# Aluminum and "Gold"



## GoldRob (Jan 19, 2022)

I came across so military grade scrap so time ago and this was a part of it. It is aluminum and a gold like coating. I dropped a small sample in some muratic and the reaction was instantly for aluminum, but it did not dissolve the gold "plating". I don't believe it is gold. Because why gold plate a cover. Should I take to the scrap yard for aluminum or possible soak in saltwater for some time
E.


----------



## Martijn (Jan 19, 2022)

Scrape off a piece of the plating and test with a drop nitric if it dissolves.
If it doesn't, add a drop of HCL and test with stannous.


----------



## justinhcase (Jan 19, 2022)

Martijn said:


> Scrape off a piece of the plating and test with a drop nitric if it dissolves.
> If it doesn't, add a drop of HCL and test with stannous.


Yes, anything you can do to separate the metals manually will save you effort later.
Some would try and dissolve the main body of alloys, effective but completely uneconomical.


----------



## Quiklearner (Jan 19, 2022)

Being a military application, it is possible that the aluminum has been electro-chemically treated (anodized) for corrosion resistance giving it that golden appearance. Be careful that it isn't beryllium.


----------



## snoman701 (Jan 19, 2022)

Your lighting is rough, so I can't tell, but gold plated aluminum is a thing. There is a nickel plate put on the aluminum, then gold is plated over top. Sometimes it can be quite valuable, sometimes not.


----------



## GoldRob (Jan 20, 2022)

Thanks everyone for the replies and advice. This is all the Nitric that I have. I will take better pictures. The fist one was with flash and with out. I have an Idea. Going to test it with this.


----------



## GoldRob (Jan 20, 2022)

10k, 14K, 18K, and 22K. I don't know what this proves. I could be some sort of paint. This is the very first time using this test kit. Any help in determing these results would be much appreciated. I started on the left with 10k, than to the right to 22k. I left it like that for about 5 minutes. Which is the last photo.


----------



## GoldRob (Jan 20, 2022)

I was trying to get a close up of the scratch area. Underneath of the "gold" area looks like copper. I know that one I am pretty sure was aluminum, when using muratic on a small piece related, but when the reaction was over. The gold pice was still in tact.


----------



## Martijn (Jan 20, 2022)

Gold dissolves in Aqua Regia and can be tested with stannous to see if that what dissolved is actually gold. 
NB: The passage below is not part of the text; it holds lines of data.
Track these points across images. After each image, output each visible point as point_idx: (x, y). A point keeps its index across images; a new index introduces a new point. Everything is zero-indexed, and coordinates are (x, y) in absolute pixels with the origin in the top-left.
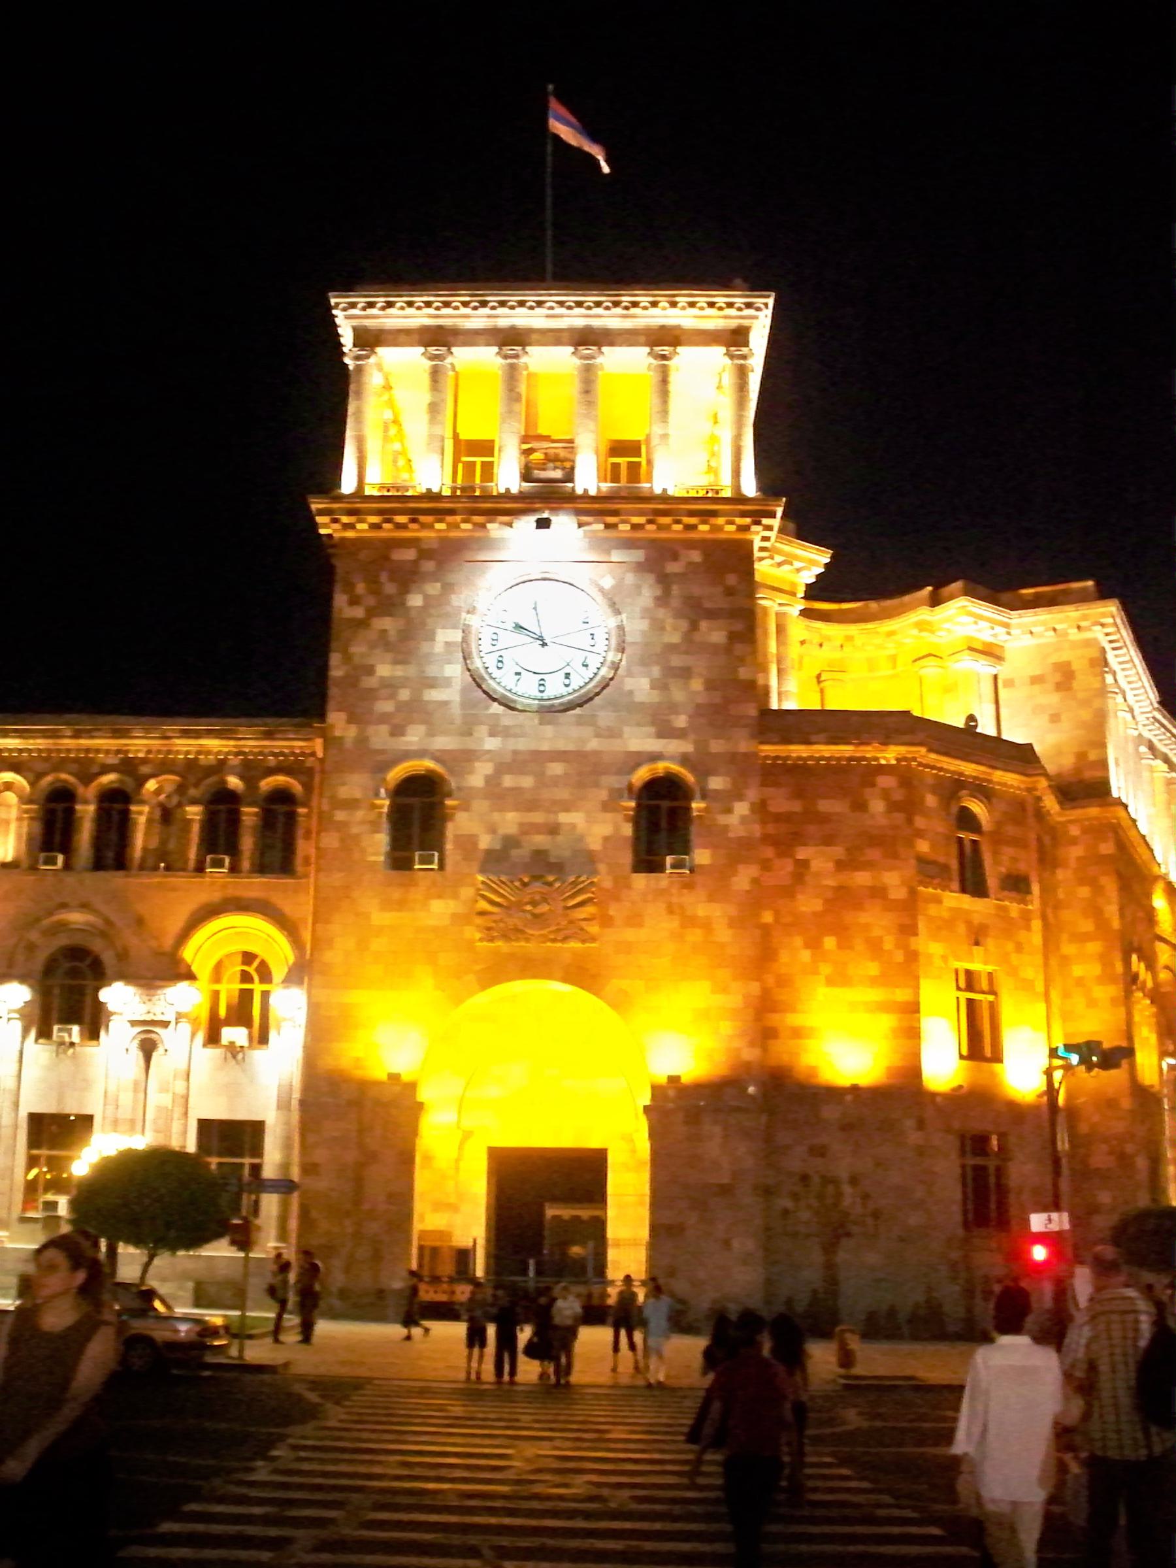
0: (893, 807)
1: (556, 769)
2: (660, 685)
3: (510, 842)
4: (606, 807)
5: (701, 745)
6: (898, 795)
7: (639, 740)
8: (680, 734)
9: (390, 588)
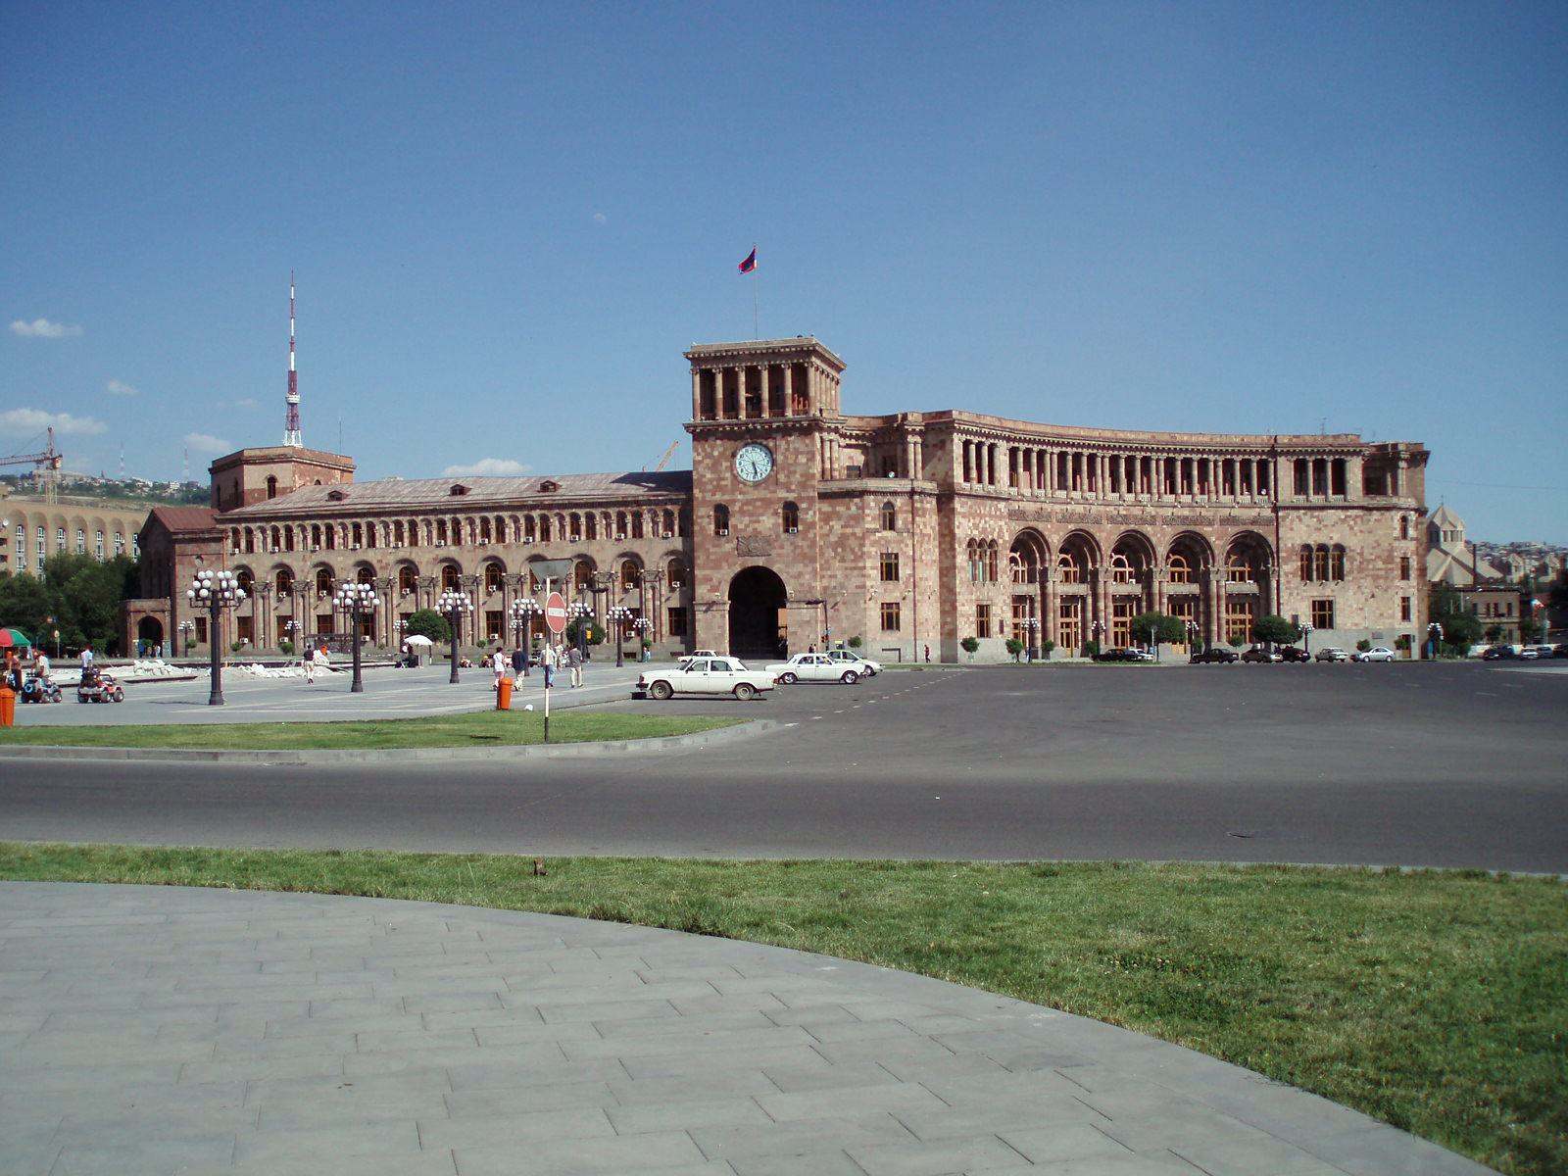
0: (858, 508)
1: (759, 504)
2: (787, 476)
3: (747, 526)
4: (773, 514)
5: (799, 494)
6: (860, 505)
7: (782, 494)
8: (793, 491)
9: (709, 450)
Those testing solutions are to compare the reaction to a known carat sample. To be used to determine the minimal gold content of items that are made of carat gold. 
Really, it could be anything until you test it.


----------



## GoldRob (Jan 20, 2022)

I could flat rate this piece to anyone who could test it. I am on Oahu and dealing with acid over here is like dealing with radioactive waste. If any on Oahu has the means please let me know. If anyone from the states could test I could work out some kind of arrangement.


----------



## JohnH2300 (Jan 20, 2022)

Quiklearner said:


> Being a military application, it is possible that the aluminum has been electro-chemically treated (anodized) for corrosion resistance giving it that golden appearance. Be careful that it isn't beryllium.


I worked in the corrosion shop my last year in the Navy, the color is pretty close if anodized but I never anodized anything with that kind of pattern.


----------



## JohnH2300 (Jan 20, 2022)

GoldRob said:


> I came across so military grade scrap so time ago and this was a part of it. It is aluminum and a gold like coating. I dropped a small sample in some muratic and the reaction was instantly for aluminum, but it did not dissolve the gold "plating". I don't believe it is gold. Because why gold plate a cover. Should I take to the scrap yard for aluminum or possible soak in saltwater for some time
> E.


Would you happen to know what that plate came from? I worked corrosion shop as well as avionics years ago.


----------



## GoldRob (Jan 20, 2022)

John I believe this was a board called Eclipse. I think they are now BAE.


----------



## Lino1406 (Jan 21, 2022)

That can be some nitride


----------



## Lou (Jan 21, 2022)

Looks like gold plated RF equipment to me. Happens all the time.


----------



## nickvc (Jan 21, 2022)

Remember aluminum will also dissolve in lye and other strong bases which is why trying to cyanide strip it will not work so to recover the gold you will have to dissolve it completely or maybe try reverse AR where you cover the material in nitric which passivities the aluminum and add very small increments of HCl to just dissolve the gold, not tried that method on aluminum so start with a small experiment to see whether it works .


----------